正發著呆,門被敲響,是展宅的傭人問她起了沒有。
她在房間裏應道:“馬上下樓去。”
剛到樓下,便瞧見展文彥站在客廳的中央。
高大挺拔的身影讓人難以忽略。
隻是不像是往日的喜悅,局促之下,緩慢朝他走去。
展文彥看到她,臉上帶著微乎其微的喜悅。
什麽時候,他們之間的互相注視變成了小心翼翼的神色了?
“昨晚睡得好嗎?”他等她走近,關切的詢問。
她撓了撓頭,竟有些尷尬,心想,現在都十點了,睡得再不好,也是懶覺後吧。
“挺好的。”她眉目自然的回到,隻是目光一直避開他的注視,一雙眼睛無處停放的四處亂瞟著。
展文彥點了點頭,然後歎了聲氣,“我睡得一點都不好。”
莫輕語怔了一下,抬頭望向展文彥,發現他臉色的確不好。
不過他很少這樣矯情的,這麽說,是在諷刺她還能安穩睡著,還隻是一句隨意的歎氣?
“因為不習慣沒有你的夜。”緊跟著,展文彥毫不害臊的打消了莫輕語的疑問。
她的臉突地一紅,灼燙的感覺在她臉頰發酵。
雖然羞澀,但一想起他把自己趕出素景苑的事情,她又忍不住耿耿於懷,一張臉恢複冷清的神色。
“展先生的意思是,寂寞空虛冷的時候才會想到我?”她禁不住冷嘲一句。
展文彥搖頭,解釋道:“你知道我不是那個意思。”
“當然知道你不是那個意思,你外麵的女人一抓一大把,哪裏需要我替你暖床呀!”她目光落在發著光亮的地板上,冷嗬嗬的笑著。

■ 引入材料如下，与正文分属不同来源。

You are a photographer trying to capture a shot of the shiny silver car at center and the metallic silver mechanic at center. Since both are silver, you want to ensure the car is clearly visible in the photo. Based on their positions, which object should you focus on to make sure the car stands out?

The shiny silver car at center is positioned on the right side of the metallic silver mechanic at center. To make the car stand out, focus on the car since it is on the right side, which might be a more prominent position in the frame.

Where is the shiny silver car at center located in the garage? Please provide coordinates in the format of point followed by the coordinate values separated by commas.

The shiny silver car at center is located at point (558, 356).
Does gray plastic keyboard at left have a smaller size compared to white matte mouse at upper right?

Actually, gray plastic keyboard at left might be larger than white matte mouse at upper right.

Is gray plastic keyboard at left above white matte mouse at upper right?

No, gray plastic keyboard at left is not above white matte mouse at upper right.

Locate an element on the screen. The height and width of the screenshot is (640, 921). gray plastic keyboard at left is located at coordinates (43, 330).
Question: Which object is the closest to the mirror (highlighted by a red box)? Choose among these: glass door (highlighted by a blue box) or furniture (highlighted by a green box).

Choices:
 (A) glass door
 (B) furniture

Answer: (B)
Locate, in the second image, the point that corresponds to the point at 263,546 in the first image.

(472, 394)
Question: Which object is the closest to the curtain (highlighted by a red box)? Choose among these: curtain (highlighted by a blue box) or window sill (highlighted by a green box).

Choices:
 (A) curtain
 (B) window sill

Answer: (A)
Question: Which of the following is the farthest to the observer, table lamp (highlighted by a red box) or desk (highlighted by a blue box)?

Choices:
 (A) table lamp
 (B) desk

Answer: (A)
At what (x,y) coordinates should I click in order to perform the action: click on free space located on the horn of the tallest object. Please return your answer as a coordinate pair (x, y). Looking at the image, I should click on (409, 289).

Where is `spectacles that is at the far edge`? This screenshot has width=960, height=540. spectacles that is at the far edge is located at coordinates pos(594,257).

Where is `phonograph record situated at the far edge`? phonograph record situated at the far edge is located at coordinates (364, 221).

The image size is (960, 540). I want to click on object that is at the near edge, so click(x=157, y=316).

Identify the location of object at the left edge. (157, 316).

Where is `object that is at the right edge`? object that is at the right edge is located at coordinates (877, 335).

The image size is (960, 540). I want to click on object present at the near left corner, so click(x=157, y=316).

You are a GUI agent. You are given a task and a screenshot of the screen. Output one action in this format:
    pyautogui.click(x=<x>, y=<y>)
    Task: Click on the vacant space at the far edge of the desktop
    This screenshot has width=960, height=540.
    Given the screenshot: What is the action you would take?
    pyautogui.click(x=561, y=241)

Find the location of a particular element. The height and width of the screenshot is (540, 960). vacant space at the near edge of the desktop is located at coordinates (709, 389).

展文彥沒想到莫輕語會這麽說,雖然是氣話,但一樣讓展文彥聽了難受。
“輕語,在你眼裏,我是那種外麵女人無數的男人?”展文彥吃痛的眼眸看著莫輕語。
莫輕語抬起頭,視線與展文彥保持一致,冷冷的說:“我可沒說你外麵的女人無數,最多一兩個吧。”